The project, which will also be funded with half a million dollars from the Albanian government, would support the government’s efforts to strengthen the public sector’s capacity to improve the business environment, attracting investments and narrowing the import-export gap, according to a statement. Albania’s imports continue to increase, while exports are low.
“Such an agreement makes it possible to avoid the administrative barriers in facilitating business access to the market, to lift monopolies, bureaucracy that exists now in issuing licenses and patents and making the Albanian environment and institutions in general more attractive and friendly to business,” said Bode.
“Albania was included today in the IBRD group and that means it is included in the group of the countries relatively developed but it is also a proof of the fact that Albania is a country that may take loans. And I think that is a great achievement for the country because it opens a new window and offers new possibilities for a greater access to more funds from the World Bank,” said Mohammed.
The Albanian business environment is hampered by unfair competition and regulatory practices, as well as bureaucratic and administrative barriers. The project will try to reduce costs, time and the number of steps necessary for businesses to comply with regulations affecting business entry and operations.

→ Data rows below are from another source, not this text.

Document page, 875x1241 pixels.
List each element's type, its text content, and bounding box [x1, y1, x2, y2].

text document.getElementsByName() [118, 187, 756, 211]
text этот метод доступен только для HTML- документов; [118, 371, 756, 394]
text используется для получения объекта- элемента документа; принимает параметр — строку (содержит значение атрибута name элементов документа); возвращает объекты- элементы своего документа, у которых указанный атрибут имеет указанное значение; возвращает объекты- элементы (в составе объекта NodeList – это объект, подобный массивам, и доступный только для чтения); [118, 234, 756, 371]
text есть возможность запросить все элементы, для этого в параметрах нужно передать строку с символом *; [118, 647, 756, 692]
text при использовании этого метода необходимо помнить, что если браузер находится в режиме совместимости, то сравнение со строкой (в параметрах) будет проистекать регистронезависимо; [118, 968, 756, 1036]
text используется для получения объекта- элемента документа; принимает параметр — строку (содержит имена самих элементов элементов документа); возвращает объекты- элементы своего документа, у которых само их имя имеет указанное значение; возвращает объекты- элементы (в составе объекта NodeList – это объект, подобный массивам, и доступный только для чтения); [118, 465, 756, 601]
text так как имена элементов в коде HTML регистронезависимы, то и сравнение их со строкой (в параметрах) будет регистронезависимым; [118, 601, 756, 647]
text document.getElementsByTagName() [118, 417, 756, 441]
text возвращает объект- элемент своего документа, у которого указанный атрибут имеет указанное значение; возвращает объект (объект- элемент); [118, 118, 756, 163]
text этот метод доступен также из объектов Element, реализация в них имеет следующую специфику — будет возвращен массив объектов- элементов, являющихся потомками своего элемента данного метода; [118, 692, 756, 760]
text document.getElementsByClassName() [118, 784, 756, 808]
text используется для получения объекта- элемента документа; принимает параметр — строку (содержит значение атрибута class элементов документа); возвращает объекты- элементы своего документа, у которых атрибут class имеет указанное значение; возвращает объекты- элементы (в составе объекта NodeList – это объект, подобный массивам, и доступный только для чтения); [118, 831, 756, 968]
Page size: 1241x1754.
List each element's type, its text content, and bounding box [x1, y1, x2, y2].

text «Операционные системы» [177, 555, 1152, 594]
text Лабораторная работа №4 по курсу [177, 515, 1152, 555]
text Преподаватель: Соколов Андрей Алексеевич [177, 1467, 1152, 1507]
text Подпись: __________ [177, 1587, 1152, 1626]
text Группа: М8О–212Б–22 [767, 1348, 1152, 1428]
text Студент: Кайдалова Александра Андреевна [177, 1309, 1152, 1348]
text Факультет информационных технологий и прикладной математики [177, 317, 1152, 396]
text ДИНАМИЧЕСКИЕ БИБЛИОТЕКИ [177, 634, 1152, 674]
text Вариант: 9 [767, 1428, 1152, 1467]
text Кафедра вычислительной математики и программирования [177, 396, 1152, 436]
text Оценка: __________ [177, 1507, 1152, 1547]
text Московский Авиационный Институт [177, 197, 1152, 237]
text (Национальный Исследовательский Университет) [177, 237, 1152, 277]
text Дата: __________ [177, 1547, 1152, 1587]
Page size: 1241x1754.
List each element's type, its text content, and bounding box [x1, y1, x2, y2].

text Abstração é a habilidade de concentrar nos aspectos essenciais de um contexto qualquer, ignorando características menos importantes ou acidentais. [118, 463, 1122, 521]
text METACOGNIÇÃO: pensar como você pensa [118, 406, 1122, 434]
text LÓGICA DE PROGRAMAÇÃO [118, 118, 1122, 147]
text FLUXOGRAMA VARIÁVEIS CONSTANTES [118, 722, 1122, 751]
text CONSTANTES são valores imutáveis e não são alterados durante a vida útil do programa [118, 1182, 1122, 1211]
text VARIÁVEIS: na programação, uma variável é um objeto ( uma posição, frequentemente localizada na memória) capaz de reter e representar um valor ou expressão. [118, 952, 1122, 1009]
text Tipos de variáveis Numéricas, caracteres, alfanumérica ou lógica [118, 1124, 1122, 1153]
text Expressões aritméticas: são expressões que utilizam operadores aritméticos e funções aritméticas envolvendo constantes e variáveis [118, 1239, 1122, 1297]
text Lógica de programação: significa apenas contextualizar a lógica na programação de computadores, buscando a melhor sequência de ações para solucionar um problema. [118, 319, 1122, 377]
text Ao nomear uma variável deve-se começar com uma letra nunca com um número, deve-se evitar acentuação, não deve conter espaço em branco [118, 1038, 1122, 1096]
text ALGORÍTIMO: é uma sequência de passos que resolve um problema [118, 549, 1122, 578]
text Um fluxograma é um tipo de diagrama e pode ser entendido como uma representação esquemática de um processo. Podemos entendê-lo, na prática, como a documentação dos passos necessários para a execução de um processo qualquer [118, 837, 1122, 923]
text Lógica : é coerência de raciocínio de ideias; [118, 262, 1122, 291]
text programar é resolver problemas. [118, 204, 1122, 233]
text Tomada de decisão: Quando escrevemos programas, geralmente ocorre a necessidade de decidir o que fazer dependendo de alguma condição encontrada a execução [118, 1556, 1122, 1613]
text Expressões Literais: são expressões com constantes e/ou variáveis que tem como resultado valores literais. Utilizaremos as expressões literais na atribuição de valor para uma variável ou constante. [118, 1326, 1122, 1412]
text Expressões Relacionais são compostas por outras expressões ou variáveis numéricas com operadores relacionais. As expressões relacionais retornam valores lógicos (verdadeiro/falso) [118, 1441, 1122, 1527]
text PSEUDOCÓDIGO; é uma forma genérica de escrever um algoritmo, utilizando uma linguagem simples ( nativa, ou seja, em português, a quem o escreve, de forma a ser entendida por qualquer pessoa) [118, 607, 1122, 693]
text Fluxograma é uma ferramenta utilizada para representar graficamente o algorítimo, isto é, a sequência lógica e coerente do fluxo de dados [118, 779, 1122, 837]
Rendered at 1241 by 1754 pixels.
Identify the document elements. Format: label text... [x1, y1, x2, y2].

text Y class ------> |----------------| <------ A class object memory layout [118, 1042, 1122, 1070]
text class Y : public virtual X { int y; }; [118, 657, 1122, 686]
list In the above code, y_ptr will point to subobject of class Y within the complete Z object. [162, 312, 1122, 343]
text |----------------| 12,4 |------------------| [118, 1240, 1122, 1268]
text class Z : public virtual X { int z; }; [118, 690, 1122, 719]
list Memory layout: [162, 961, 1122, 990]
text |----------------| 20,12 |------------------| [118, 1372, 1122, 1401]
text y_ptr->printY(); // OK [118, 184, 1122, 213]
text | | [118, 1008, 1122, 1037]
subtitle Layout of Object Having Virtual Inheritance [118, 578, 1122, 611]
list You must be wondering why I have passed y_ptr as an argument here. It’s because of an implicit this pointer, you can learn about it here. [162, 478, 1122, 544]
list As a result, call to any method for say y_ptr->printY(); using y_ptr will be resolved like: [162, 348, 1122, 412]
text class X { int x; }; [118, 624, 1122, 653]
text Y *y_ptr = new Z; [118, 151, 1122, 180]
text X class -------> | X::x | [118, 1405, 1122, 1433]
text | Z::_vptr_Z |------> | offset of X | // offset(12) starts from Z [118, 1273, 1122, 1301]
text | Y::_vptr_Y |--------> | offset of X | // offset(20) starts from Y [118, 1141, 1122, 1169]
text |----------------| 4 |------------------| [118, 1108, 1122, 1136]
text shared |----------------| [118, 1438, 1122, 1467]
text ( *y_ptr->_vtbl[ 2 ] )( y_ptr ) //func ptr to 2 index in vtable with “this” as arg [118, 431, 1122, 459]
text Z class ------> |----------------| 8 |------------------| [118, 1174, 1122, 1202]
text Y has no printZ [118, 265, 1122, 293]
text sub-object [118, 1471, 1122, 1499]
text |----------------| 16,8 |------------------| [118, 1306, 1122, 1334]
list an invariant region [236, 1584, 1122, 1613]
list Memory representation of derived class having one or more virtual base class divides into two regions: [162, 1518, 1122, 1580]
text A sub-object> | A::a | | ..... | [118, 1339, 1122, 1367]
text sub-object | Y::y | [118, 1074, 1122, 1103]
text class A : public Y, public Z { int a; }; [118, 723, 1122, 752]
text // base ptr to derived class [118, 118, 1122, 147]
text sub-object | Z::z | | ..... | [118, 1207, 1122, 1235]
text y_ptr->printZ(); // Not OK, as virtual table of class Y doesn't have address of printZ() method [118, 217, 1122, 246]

The Albanian government will also take part, investing half a million dollars in the project, which is to last until 2011. The loan from IDA has a 20 year maturity, including 10 year grace period and a 0.75 percent annual interest rate. The loan from IBRD has 17 years maturity, with four years of grace period, and a 0.75 percent annual interest plus one percent of LIBOR. The project was coordinated by the European Commission, USAID, FIAS, and SECO, who will also assist with funding during the Stabilization and Association Agreement process.